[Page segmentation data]
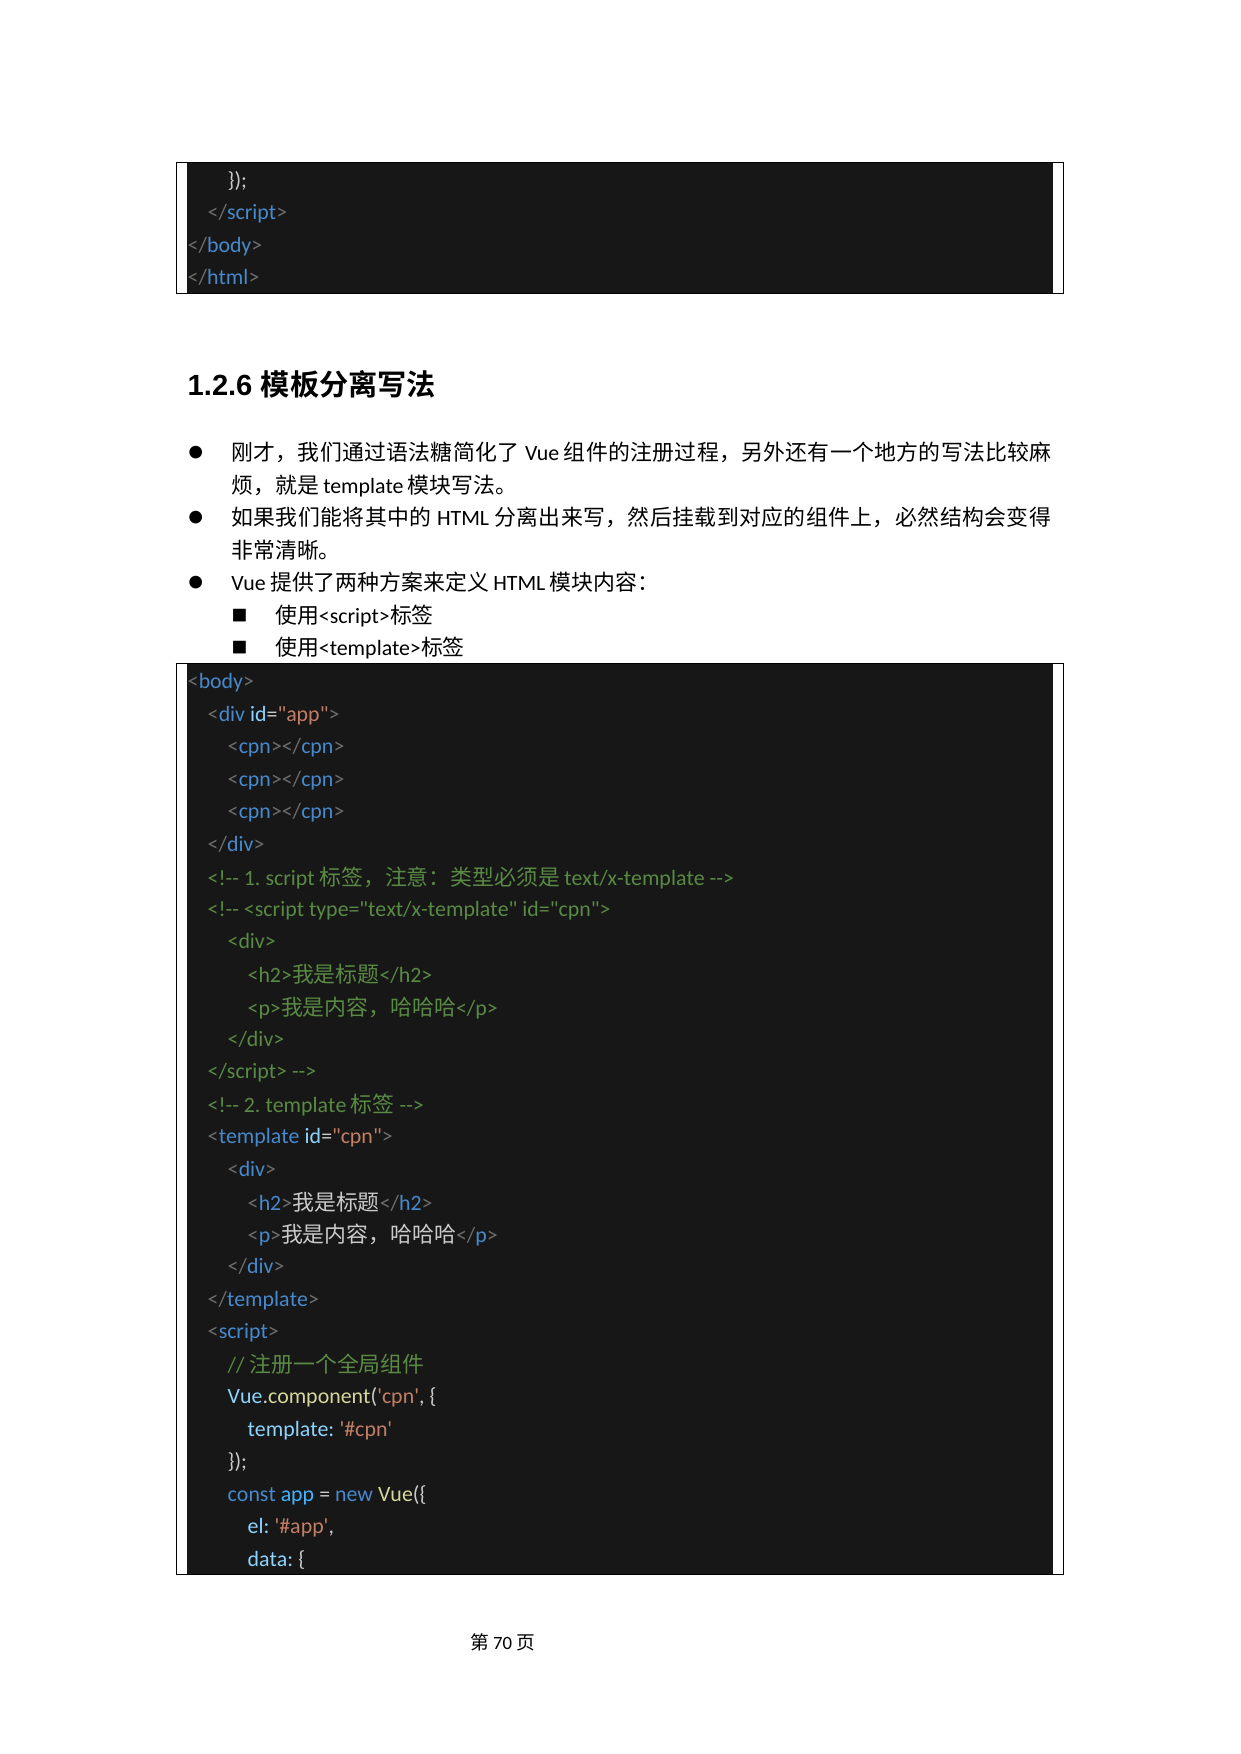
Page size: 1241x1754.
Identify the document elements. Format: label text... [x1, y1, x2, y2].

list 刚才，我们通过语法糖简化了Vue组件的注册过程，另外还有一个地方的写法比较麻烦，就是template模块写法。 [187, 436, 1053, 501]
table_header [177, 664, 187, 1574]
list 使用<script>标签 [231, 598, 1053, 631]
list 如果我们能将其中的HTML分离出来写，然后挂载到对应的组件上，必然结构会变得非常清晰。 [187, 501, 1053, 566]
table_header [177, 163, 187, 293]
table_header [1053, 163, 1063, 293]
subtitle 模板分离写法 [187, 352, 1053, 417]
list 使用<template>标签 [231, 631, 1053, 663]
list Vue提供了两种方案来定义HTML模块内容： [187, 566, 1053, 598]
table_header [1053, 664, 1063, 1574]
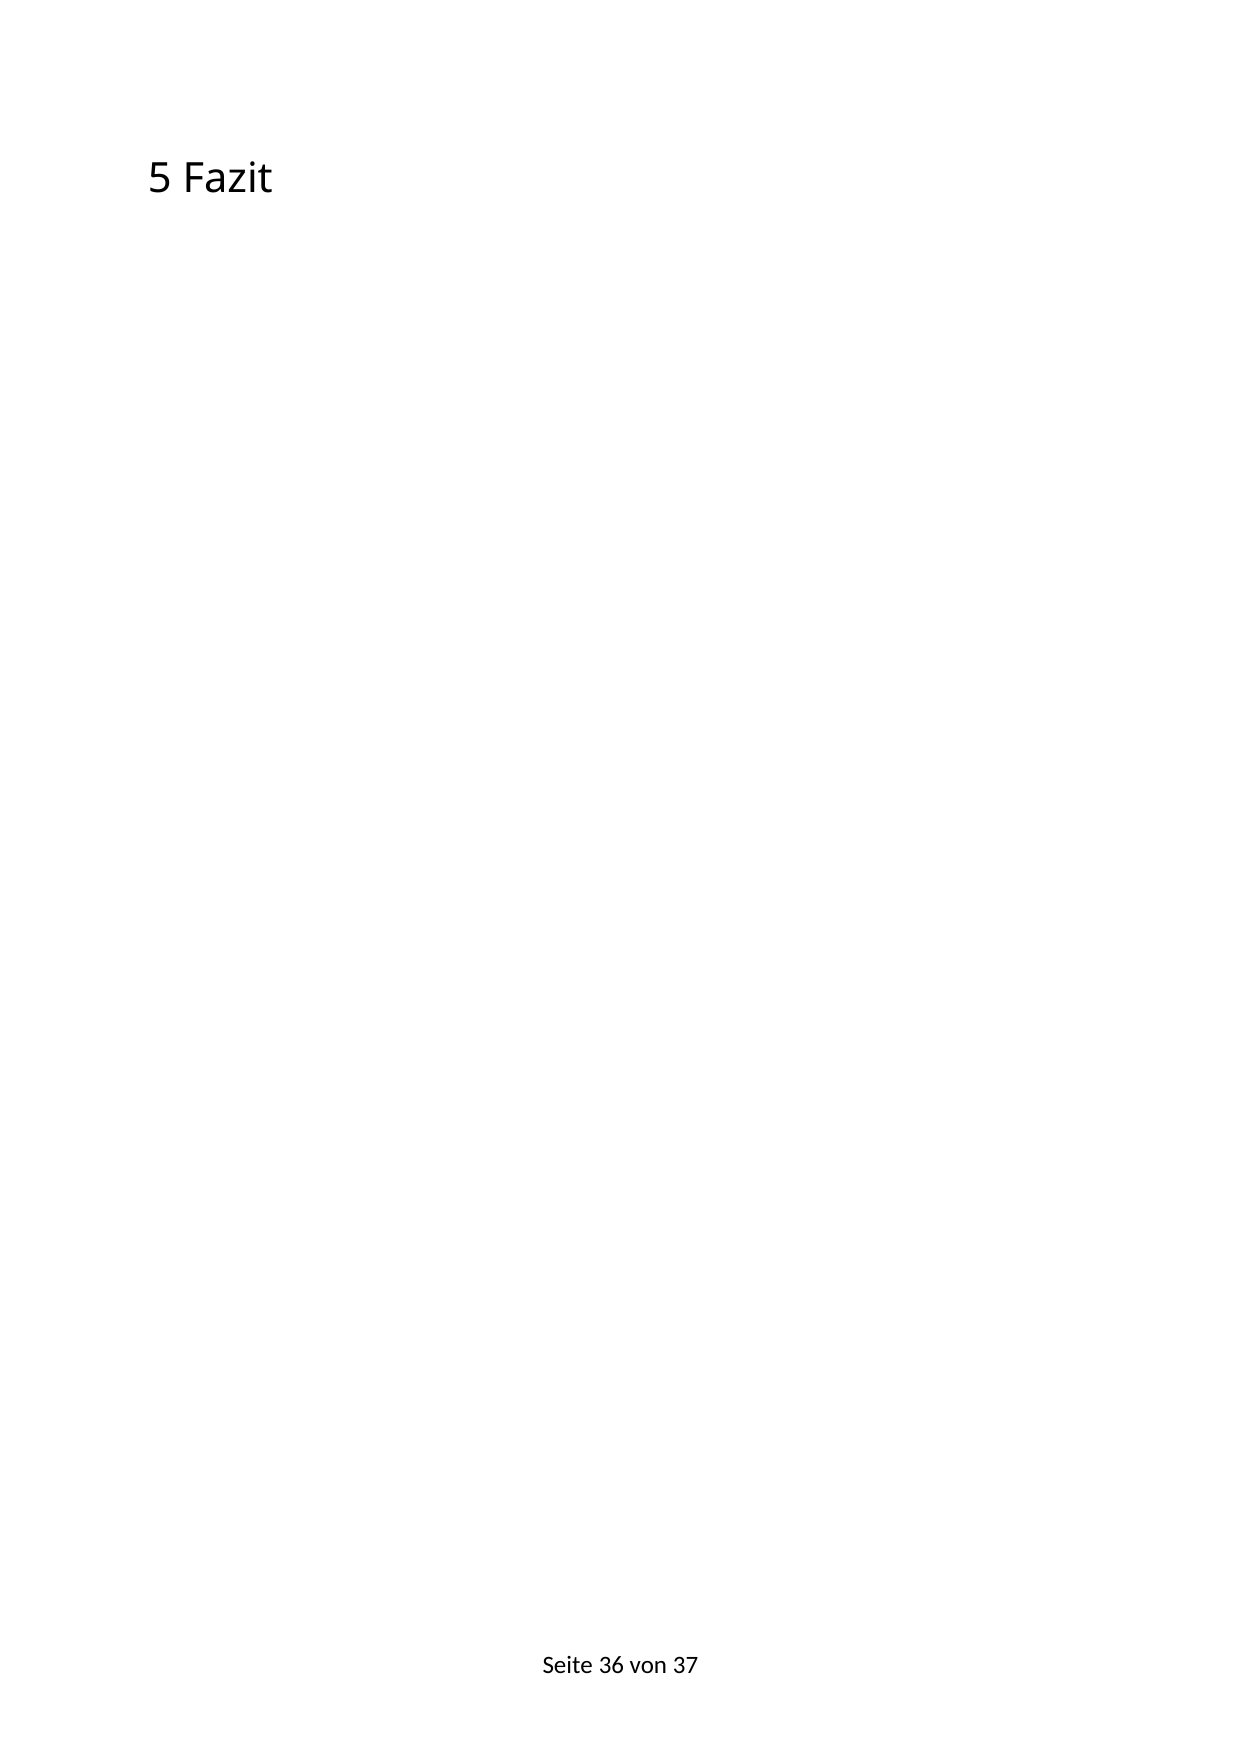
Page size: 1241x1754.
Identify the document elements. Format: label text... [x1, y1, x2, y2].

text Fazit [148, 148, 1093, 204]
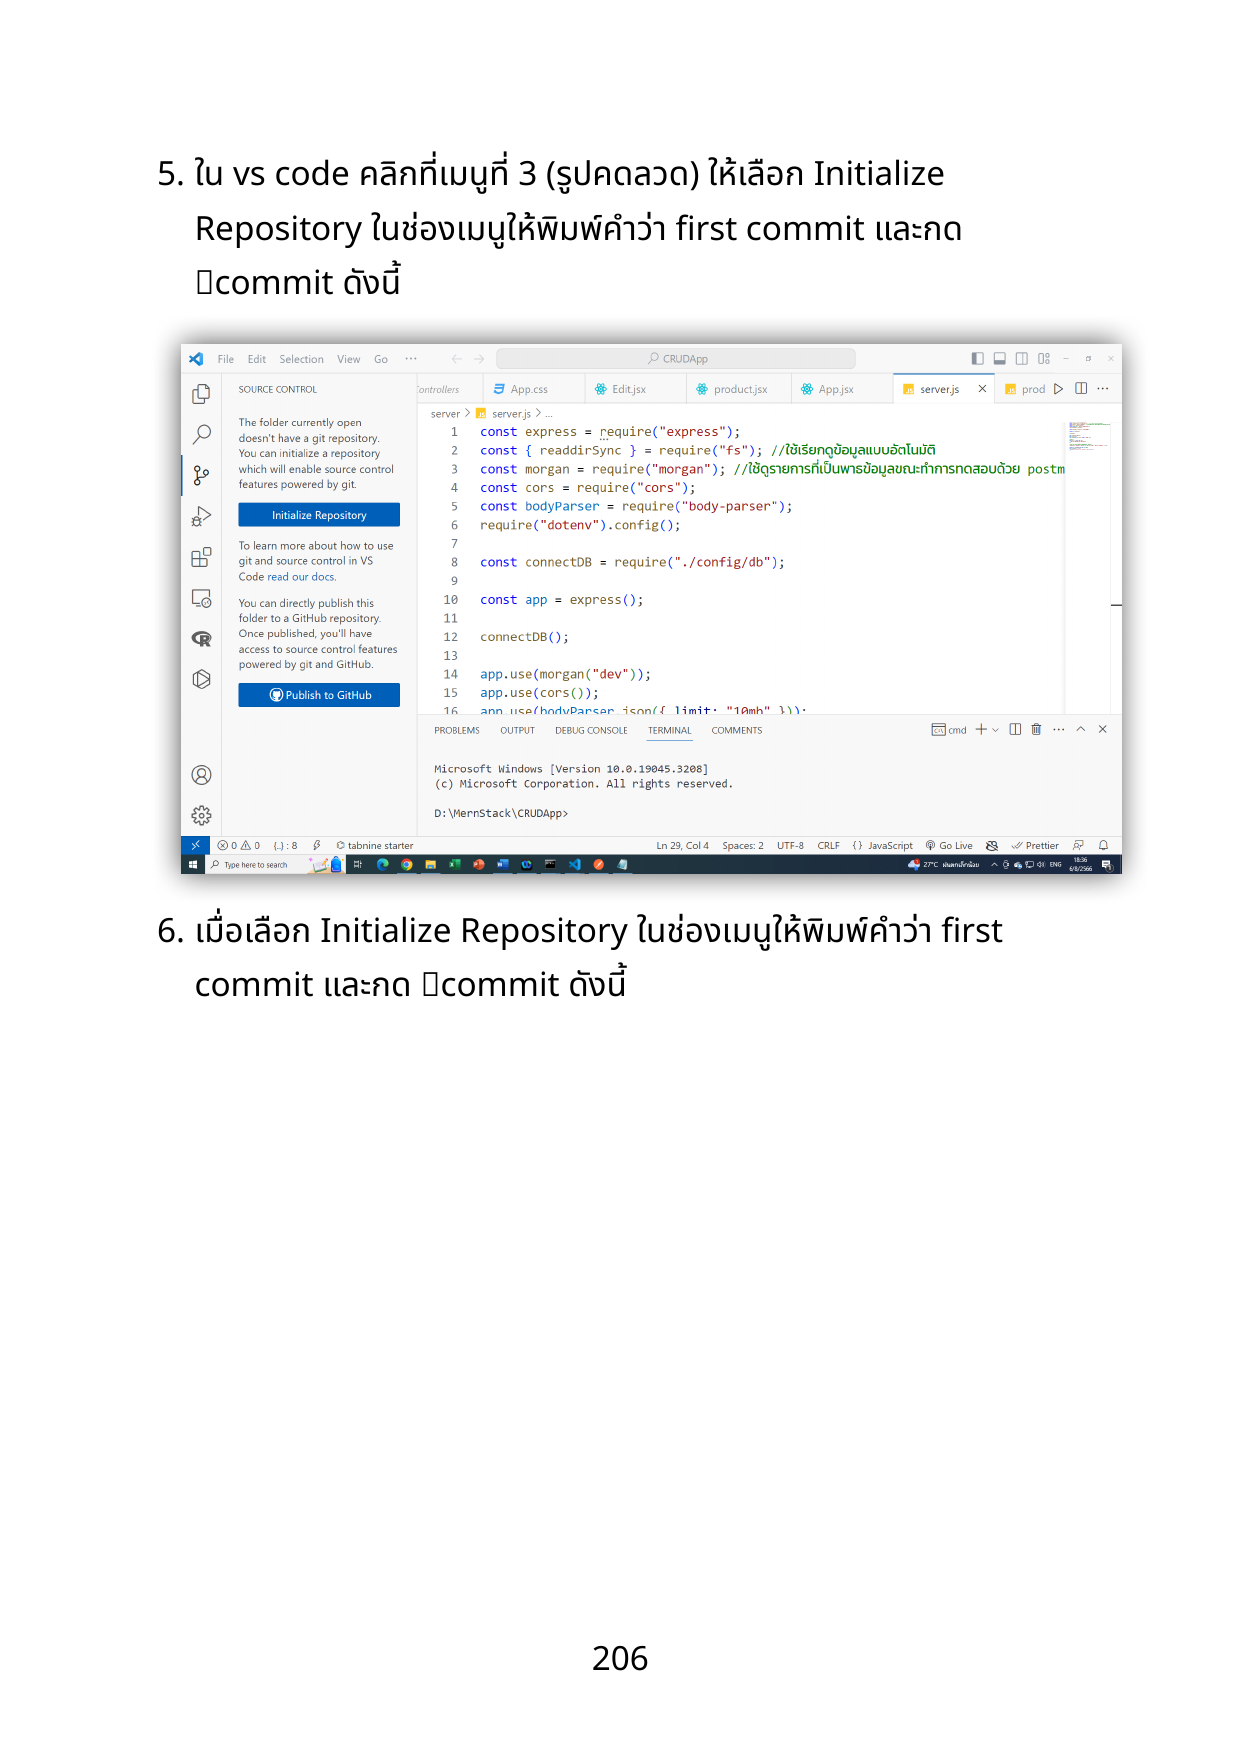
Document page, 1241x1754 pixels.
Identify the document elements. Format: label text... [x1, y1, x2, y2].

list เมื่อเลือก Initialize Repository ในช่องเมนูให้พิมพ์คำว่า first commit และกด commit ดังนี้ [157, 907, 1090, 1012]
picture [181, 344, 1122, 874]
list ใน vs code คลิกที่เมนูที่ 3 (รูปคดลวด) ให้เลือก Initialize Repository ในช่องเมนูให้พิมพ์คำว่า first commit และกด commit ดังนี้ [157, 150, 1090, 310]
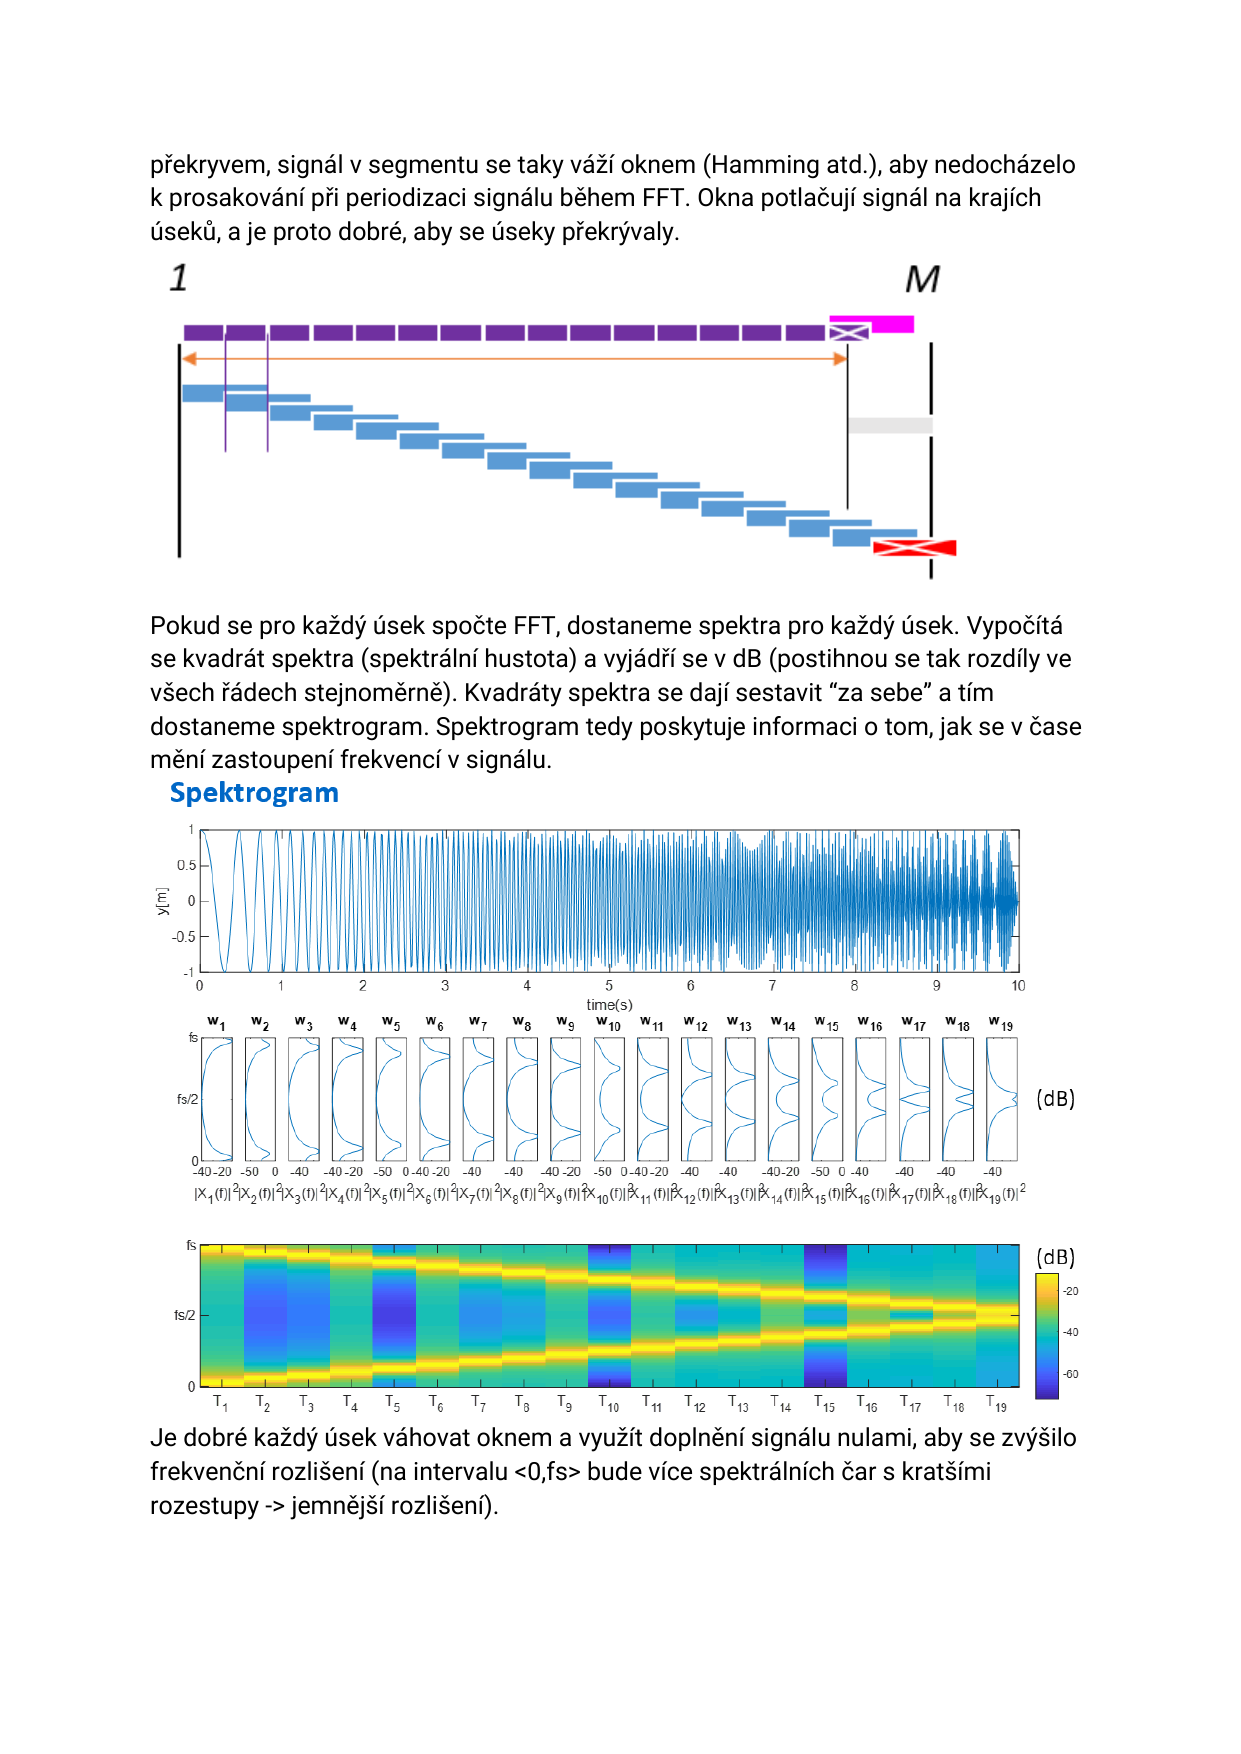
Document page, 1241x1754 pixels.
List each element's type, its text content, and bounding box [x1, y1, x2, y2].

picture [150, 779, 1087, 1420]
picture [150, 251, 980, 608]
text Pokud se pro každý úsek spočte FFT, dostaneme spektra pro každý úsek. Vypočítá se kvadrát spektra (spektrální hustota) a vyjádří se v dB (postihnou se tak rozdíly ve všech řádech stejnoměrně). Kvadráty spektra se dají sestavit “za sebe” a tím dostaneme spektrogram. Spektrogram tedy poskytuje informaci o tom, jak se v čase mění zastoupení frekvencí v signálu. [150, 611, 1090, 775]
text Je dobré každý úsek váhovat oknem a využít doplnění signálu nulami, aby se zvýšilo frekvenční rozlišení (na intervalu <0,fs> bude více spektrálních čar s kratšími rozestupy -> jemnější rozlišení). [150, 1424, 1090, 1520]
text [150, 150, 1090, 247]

• Task to complete: Write the records above out again exactly, with no pictures in your copy.

• Reply:
Page size: 1241x1754.
Identify the document elements. Format: label text... [x1, y1, x2, y2].

list 刚才，我们通过语法糖简化了Vue组件的注册过程，另外还有一个地方的写法比较麻烦，就是template模块写法。 [187, 436, 1053, 501]
table_header [177, 664, 187, 1574]
list 使用<script>标签 [231, 598, 1053, 631]
list 如果我们能将其中的HTML分离出来写，然后挂载到对应的组件上，必然结构会变得非常清晰。 [187, 501, 1053, 566]
table_header [177, 163, 187, 293]
table_header [1053, 163, 1063, 293]
subtitle 模板分离写法 [187, 352, 1053, 417]
list 使用<template>标签 [231, 631, 1053, 663]
list Vue提供了两种方案来定义HTML模块内容： [187, 566, 1053, 598]
table_header [1053, 664, 1063, 1574]
Page size: 1241x1754.
Identify the document elements. Format: label text... [x1, y1, x2, y2].

text Fazit [148, 148, 1093, 204]
Document page, 1241x1754 pixels.
Identify the document elements. Format: label text... [x1, y1, x2, y2].

list เมื่อเลือก Initialize Repository ในช่องเมนูให้พิมพ์คำว่า first commit และกด commit ดังนี้ [157, 907, 1090, 1012]
picture [181, 344, 1122, 874]
list ใน vs code คลิกที่เมนูที่ 3 (รูปคดลวด) ให้เลือก Initialize Repository ในช่องเมนูให้พิมพ์คำว่า first commit และกด commit ดังนี้ [157, 150, 1090, 310]
Document page, 1241x1754 pixels.
List each element's type, its text content, and bounding box [x1, y1, x2, y2].

picture [150, 779, 1087, 1420]
picture [150, 251, 980, 608]
text Pokud se pro každý úsek spočte FFT, dostaneme spektra pro každý úsek. Vypočítá se kvadrát spektra (spektrální hustota) a vyjádří se v dB (postihnou se tak rozdíly ve všech řádech stejnoměrně). Kvadráty spektra se dají sestavit “za sebe” a tím dostaneme spektrogram. Spektrogram tedy poskytuje informaci o tom, jak se v čase mění zastoupení frekvencí v signálu. [150, 611, 1090, 775]
text Je dobré každý úsek váhovat oknem a využít doplnění signálu nulami, aby se zvýšilo frekvenční rozlišení (na intervalu <0,fs> bude více spektrálních čar s kratšími rozestupy -> jemnější rozlišení). [150, 1424, 1090, 1520]
text [150, 150, 1090, 247]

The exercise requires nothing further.